• TUS TAREAS
(a) En el texto para analizar, ¿qué tipo de banderas llenan las calles?
(b) Según el texto para analizar, ¿qué es lo que merece elogio, más allá de la bandera misma?
(c) Transcribe del texto para analizar el fragmento que va desde "La república del" hasta "el menor contratiempo.".

• TEXTO PARA ANALIZAR
======

La república del futuro

Con el recuerdo fresco de la modorra social que tanta culpa tiene en los hachazos que nos han dado, resulta estimulante ver las calles pobladas de banderas tricolores. Sí, por muy españolas que sean; ese sarampión ombliguero ya lo pasé. Más que el trapo en sí, además, lo que me parece digno de encomio es que miles de personas de todas las edades vuelvan a pisar el asfalto y provoquen un cierto tembleque —un cuarto de grado en la escala Richter, tampoco exageremos— a quienes estaban acostumbrados a pastorear la manada sin el menor contratiempo.

======

• DATOS
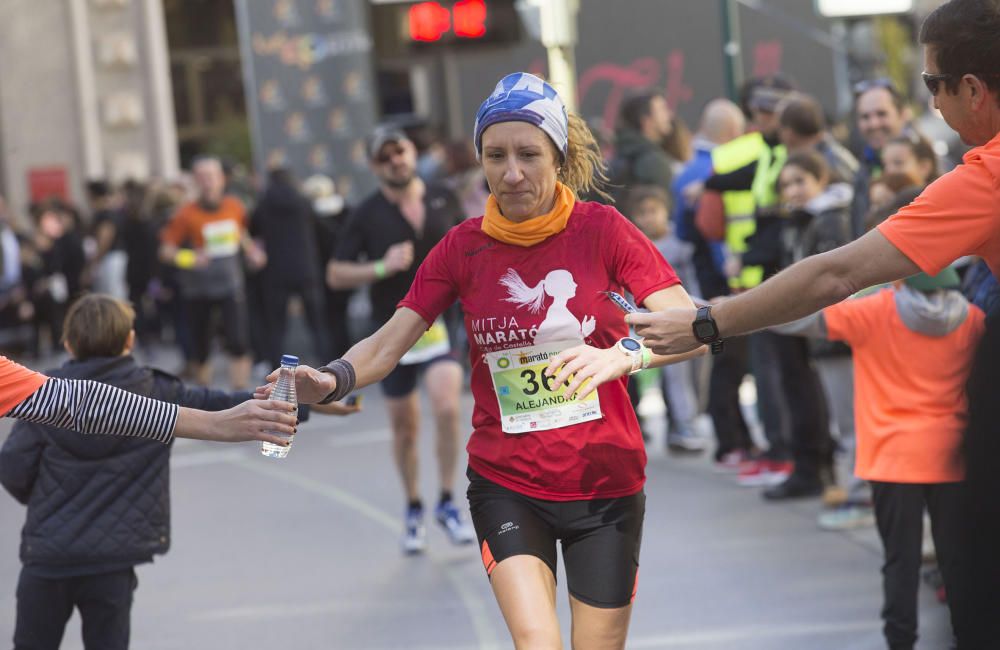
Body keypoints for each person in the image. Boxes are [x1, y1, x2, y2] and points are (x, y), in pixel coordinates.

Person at [269, 72, 704, 649]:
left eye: (528, 154)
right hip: (508, 482)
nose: (511, 172)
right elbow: (387, 343)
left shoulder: (604, 231)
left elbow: (693, 328)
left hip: (604, 481)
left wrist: (624, 355)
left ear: (559, 155)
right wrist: (329, 378)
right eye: (495, 155)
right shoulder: (463, 247)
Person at [627, 0, 1000, 641]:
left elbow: (837, 274)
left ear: (972, 87)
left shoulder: (987, 176)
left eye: (932, 84)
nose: (933, 102)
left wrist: (707, 322)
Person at [0, 294, 260, 650]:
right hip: (113, 559)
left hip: (47, 555)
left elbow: (14, 467)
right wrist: (303, 403)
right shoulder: (159, 390)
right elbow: (228, 403)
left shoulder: (40, 400)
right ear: (130, 340)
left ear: (68, 342)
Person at [773, 269, 983, 648]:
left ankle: (900, 642)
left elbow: (798, 320)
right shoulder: (974, 320)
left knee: (900, 562)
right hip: (953, 456)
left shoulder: (875, 311)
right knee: (958, 563)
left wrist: (725, 313)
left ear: (900, 280)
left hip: (892, 458)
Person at [326, 125, 471, 554]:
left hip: (440, 325)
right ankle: (413, 506)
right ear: (375, 166)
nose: (396, 161)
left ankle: (447, 501)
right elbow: (335, 274)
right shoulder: (366, 214)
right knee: (405, 427)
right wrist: (380, 268)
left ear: (412, 153)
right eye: (385, 156)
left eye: (401, 151)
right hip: (392, 333)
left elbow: (472, 242)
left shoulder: (442, 196)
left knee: (447, 405)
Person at [672, 99, 755, 467]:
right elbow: (712, 233)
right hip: (725, 279)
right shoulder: (716, 168)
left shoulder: (689, 172)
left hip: (711, 276)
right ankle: (731, 441)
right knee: (728, 361)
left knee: (726, 361)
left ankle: (735, 438)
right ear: (733, 134)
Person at [159, 156, 265, 389]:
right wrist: (189, 258)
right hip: (198, 290)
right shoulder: (185, 214)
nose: (208, 182)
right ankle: (205, 400)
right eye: (202, 177)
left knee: (238, 342)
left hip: (230, 284)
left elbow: (241, 235)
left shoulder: (234, 206)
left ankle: (242, 397)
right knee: (201, 347)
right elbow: (165, 251)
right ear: (195, 181)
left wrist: (252, 252)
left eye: (212, 177)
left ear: (221, 179)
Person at [626, 185, 708, 452]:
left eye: (654, 211)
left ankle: (686, 425)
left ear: (666, 212)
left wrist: (696, 311)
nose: (649, 218)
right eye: (643, 213)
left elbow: (690, 284)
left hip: (679, 319)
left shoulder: (680, 247)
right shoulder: (631, 246)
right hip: (641, 322)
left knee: (681, 376)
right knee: (641, 374)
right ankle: (657, 426)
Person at [251, 168, 330, 367]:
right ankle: (327, 364)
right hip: (306, 269)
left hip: (276, 271)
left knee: (277, 326)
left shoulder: (263, 205)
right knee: (317, 323)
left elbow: (253, 230)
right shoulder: (303, 202)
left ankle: (274, 367)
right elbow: (320, 231)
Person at [609, 90, 678, 204]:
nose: (669, 115)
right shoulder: (653, 162)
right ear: (646, 121)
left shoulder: (623, 152)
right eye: (662, 110)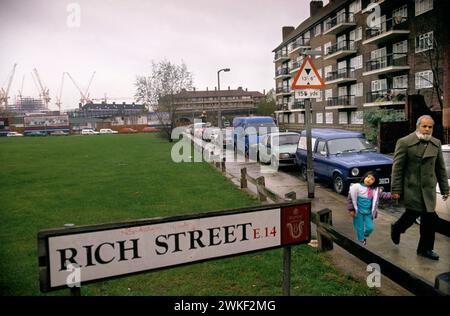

======

• RESPUESTAS
(a) Banderas tricolores.

(b) Merece elogio que miles de personas de todas las edades vuelvan a salir a la calle. Con eso provocan cierto temblor en quienes estaban acostumbrados a pastorear la manada sin ningún contratiempo.

(c)
La república del futuro

Con el recuerdo fresco de la modorra social que tanta culpa tiene en los hachazos que nos han dado, resulta estimulante ver las calles pobladas de banderas tricolores. Sí, por muy españolas que sean; ese sarampión ombliguero ya lo pasé. Más que el trapo en sí, además, lo que me parece digno de encomio es que miles de personas de todas las edades vuelvan a pisar el asfalto y provoquen un cierto tembleque —un cuarto de grado en la escala Richter, tampoco exageremos— a quienes estaban acostumbrados a pastorear la manada sin el menor contratiempo.